The attackers, all in their early 20s, ransacked the building where the North Koreans live at around 8:30 p.m. Sunday in the town of Volokolamsk, 130 kilometers northwest of Moscow, said Pyotr Ustimenko, deputy head of the Volokolamsk administration. There were around 20 attackers, and 17 of the 39 North Koreans in the camp at the time were treated for injuries, Ustimenko said. Four were hospitalized. Four suspects were detained in the attack, said Ustimenko, adding that the assault was not a hate crime. "This was a routine fight," he said. "There was no extremism involved here." Police have classified the incident as an act of mass hooliganism, he said. A Moscow region police spokeswoman referred all questions to police in Volokolamsk. Repeated calls to the police went unanswered Tuesday. Ustimenko said the North Koreans were doing construction for a residential building, and he stressed that they were working legally in the country. "They are all registered legally," he said. Komsomolskaya Pravda identified the North Koreans' employer as EnergoEngineering 2000, a Moscow construction company. A woman who answered the phone at the company Tuesday said no one was available to comment.
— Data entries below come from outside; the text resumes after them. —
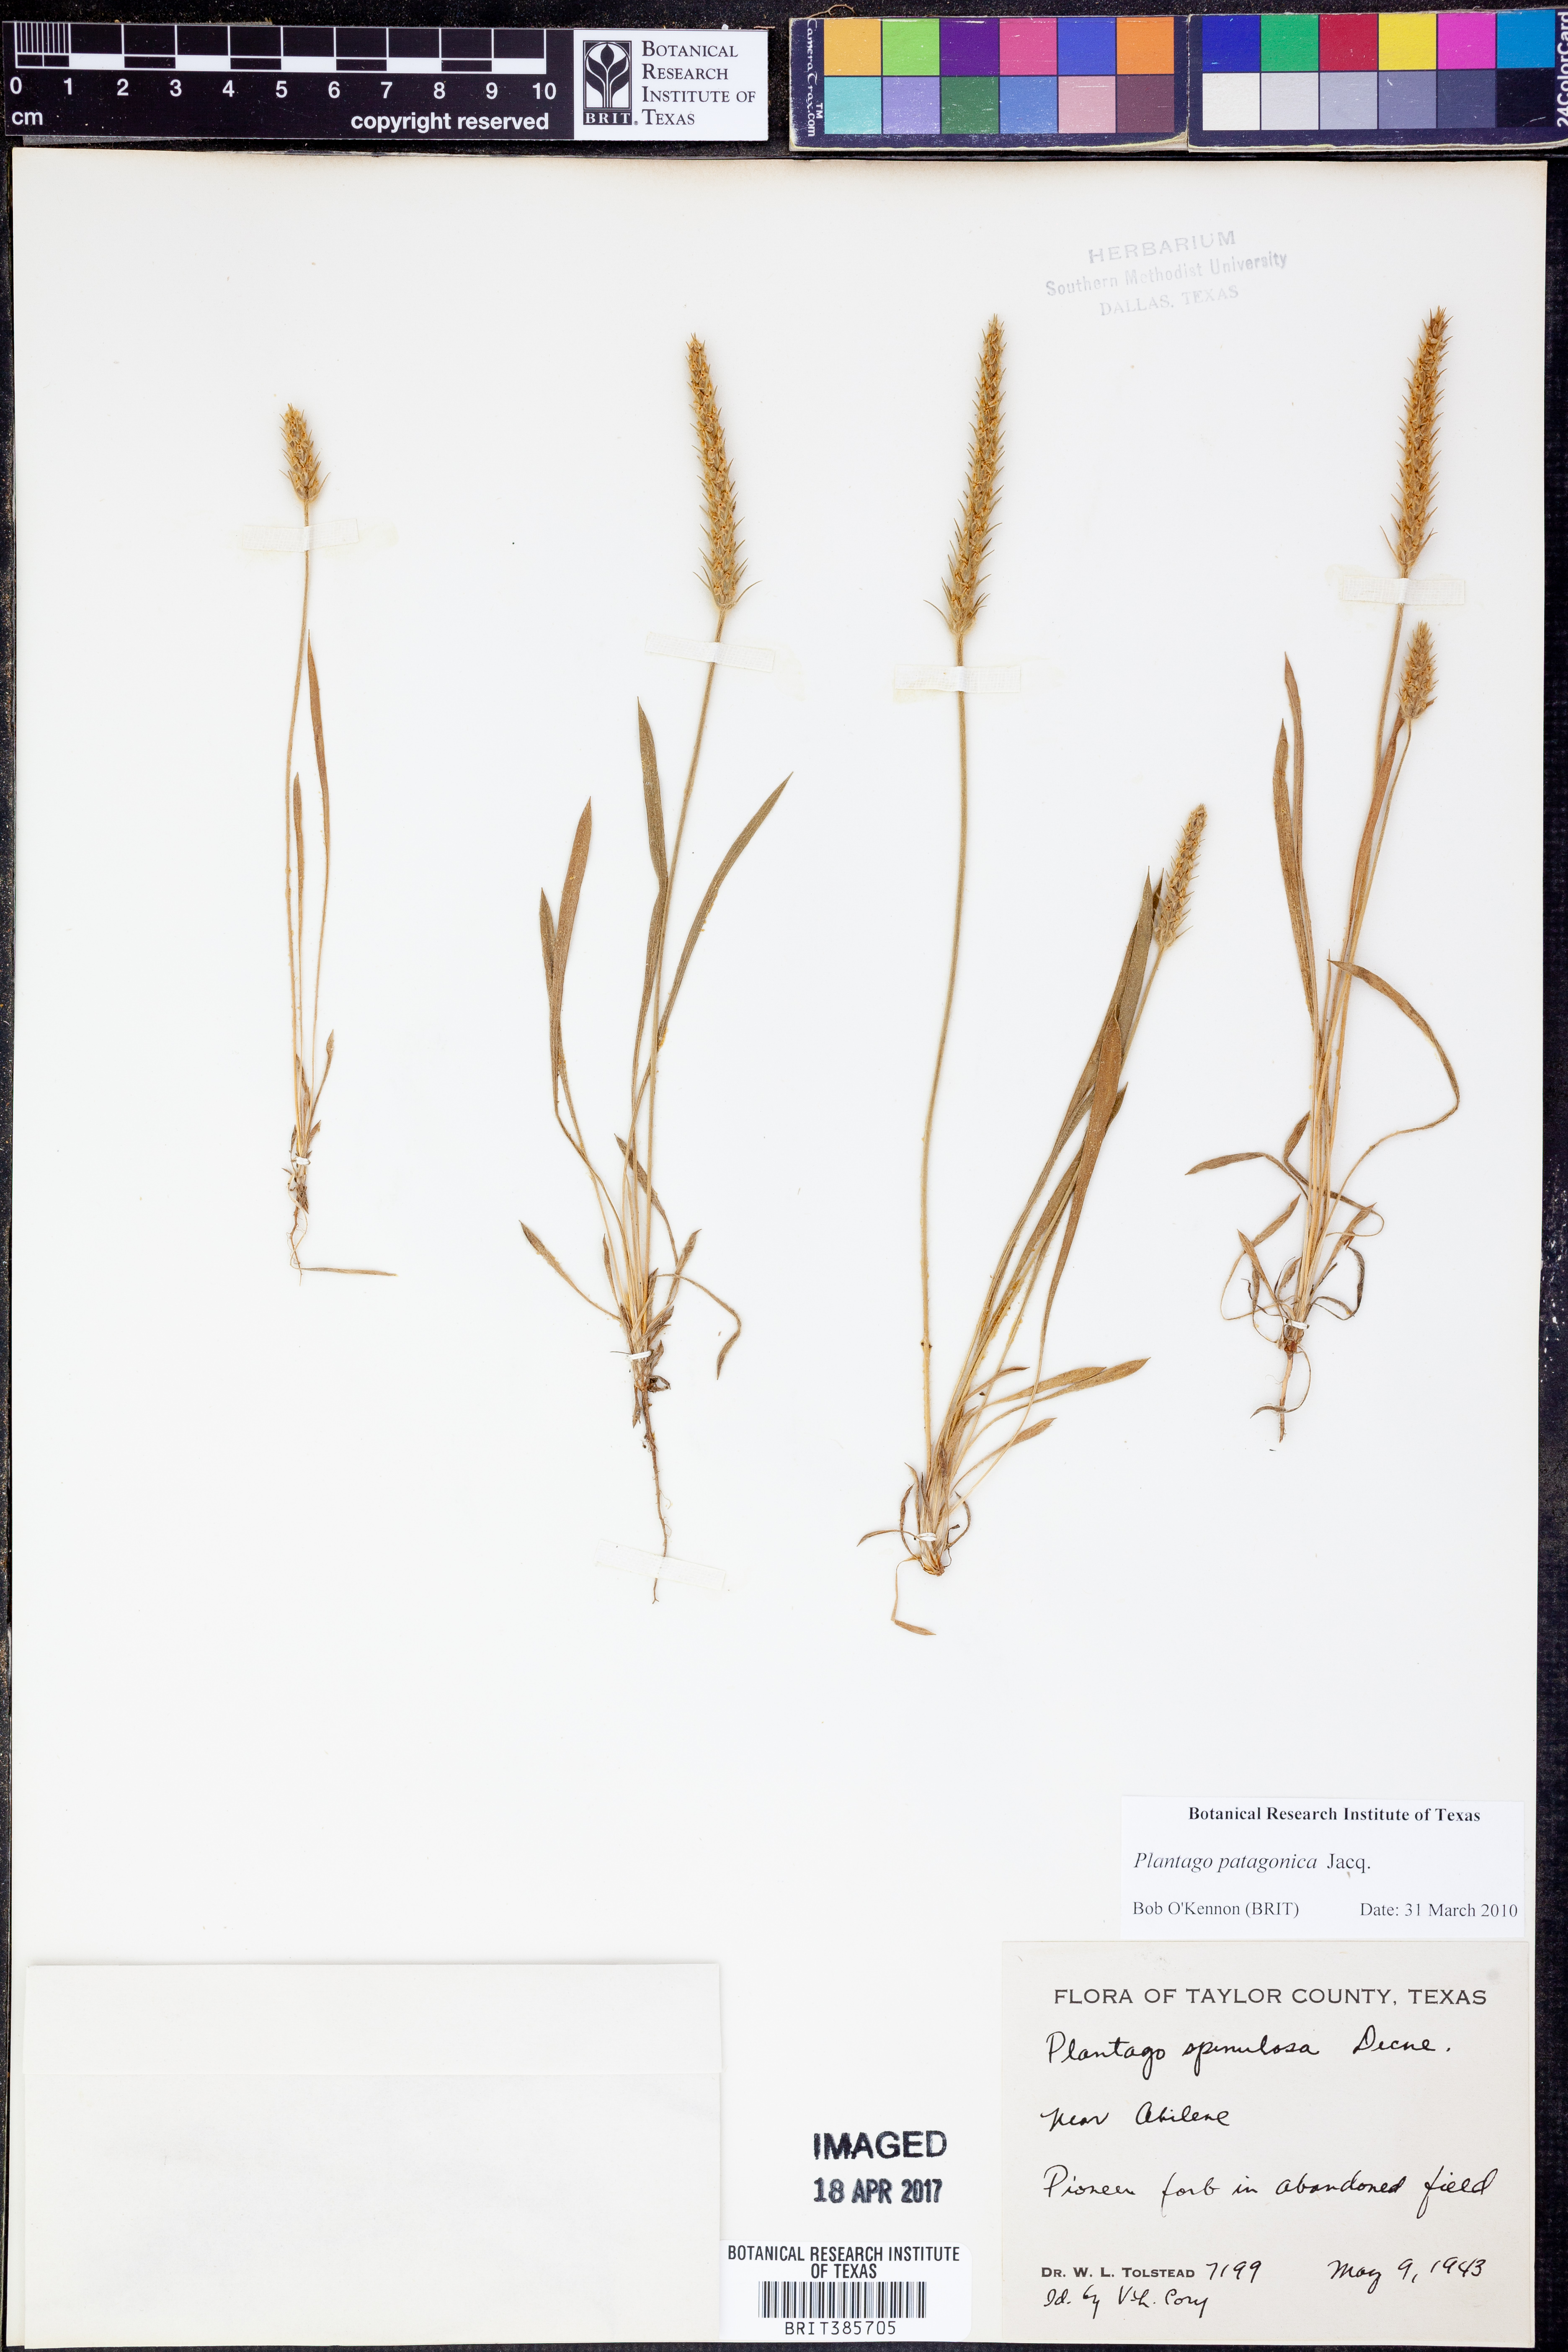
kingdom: Plantae
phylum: Tracheophyta
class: Magnoliopsida
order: Lamiales
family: Plantaginaceae
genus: Plantago
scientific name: Plantago patagonica
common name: Patagonia indian-wheat
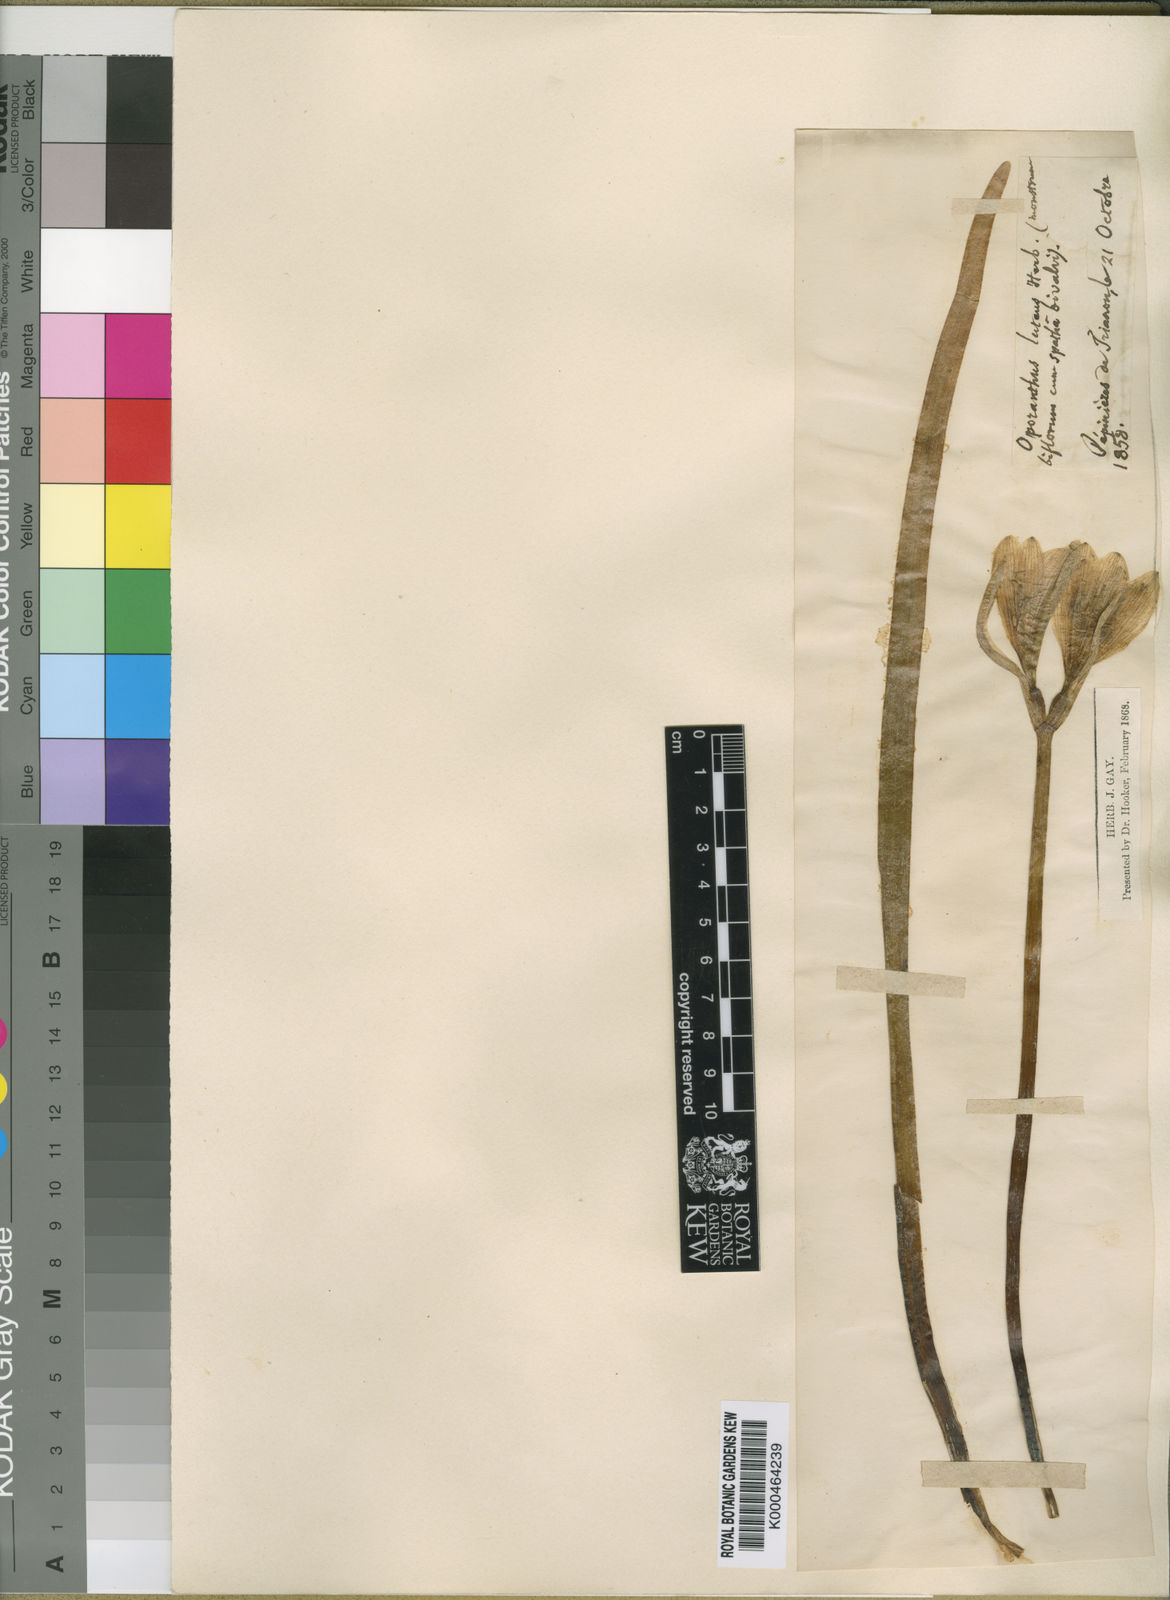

The number of North Korean migrant workers in Russia has risen steadily in recent years, with more than 21,700 legally working in 2006, RIA-Novosti reported earlier this year. Foreign Ministry spokesman Andrei Krivtsov said Russia and North Korea signed an agreement this fall aimed in part at ensuring the rights of labor migrants. But the use of North Korean labor in Russia has a history of disturbing parallels with slavery. State and regional officials told The Moscow Times in 2001 that some 10,000 North Koreans were working in Russia under the supervision of their country's security forces and without legal protection. An Economic Development and Trade Ministry official interviewed at the time said Pyongyang was continuing a Soviet-era practice of servicing its debt to Russia by sending indentured servants to work for free in lumber camps across Siberia. The official, who asked not to be identified, said North Korea serviced some $50 million of its $3.8 billion debt this way in 2000. The situation appears to have improved somewhat for the workers since then. A senior immigration official in the Far East city of Tynda said in 2003 that while North Korea's Labor Security Service still had a representative in every settlement, its agents no longer search for escapees, leaving that task to the Russians. North Koreans no longer burst into tears and beg not to be turned over to their employer when they are caught skipping work, the official said. Calls to the North Korean Embassy in Moscow went unanswered Tuesday.